Un nouveau film, Coup 53, retrace l'histoire du coup d'État, en mettant l'accent sur un jeune espion britannique qui a joué un rôle central, Norman Darbyshire. Malgré des critiques élogieuses, le réalisateur Taghi Amirani et le monteur hollywoodien chevronné Walter Murch n'ont pas réussi à trouver un distributeur, ce qu'ils attribuent à la persistance du secret officiel britannique.

« Nous avons assisté aux tentatives les plus étranges et les plus sinistres pour étouffer à la fois le contenu du film et ses chances d'être distribué, dans le cadre de nombreux incidents tordus dignes de [John] le Carré », constate Amirani.
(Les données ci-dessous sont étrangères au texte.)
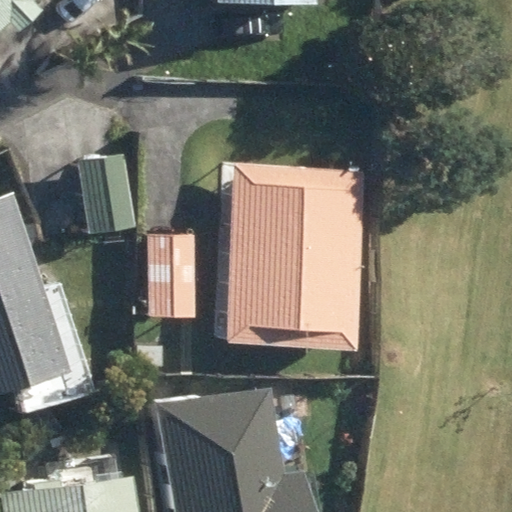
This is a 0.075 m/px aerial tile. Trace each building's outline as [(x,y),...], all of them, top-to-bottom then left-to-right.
[(0,0),(0,26),(14,15),(6,5),(12,0),(0,0)] [(179,0),(179,7),(273,10),(273,0),(179,0)] [(61,163),(69,236),(113,231),(106,158),(61,163)] [(202,348),(323,357),(336,177),(216,167),(202,348)] [(0,386),(38,376),(0,237),(0,386)] [(129,321),(175,323),(178,239),(132,237),(129,321)] [(119,370),(148,371),(149,348),(120,348),(119,370)] [(281,511),(277,476),(260,479),(250,396),(141,407),(152,511),(281,511)] [(0,511),(106,511),(104,482),(0,492),(0,511)]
Richard Norton-Taylor, l'auteur de The State of Secrecy, un livre sur les services de renseignement britanniques et les médias, dit :  « Il est triste, absurde et, en fait, contre-productif que le gouvernement britannique continue de se cacher derrière son vieux mantra “ni confirmer ni nier” et refuse toujours d'admettre le rôle de premier plan joué par le MI6 dans le renversement de Mossadegh, alors que tant de choses, y compris des documents officiels de la CIA, ont été révélées à ce sujet depuis tant d'années ».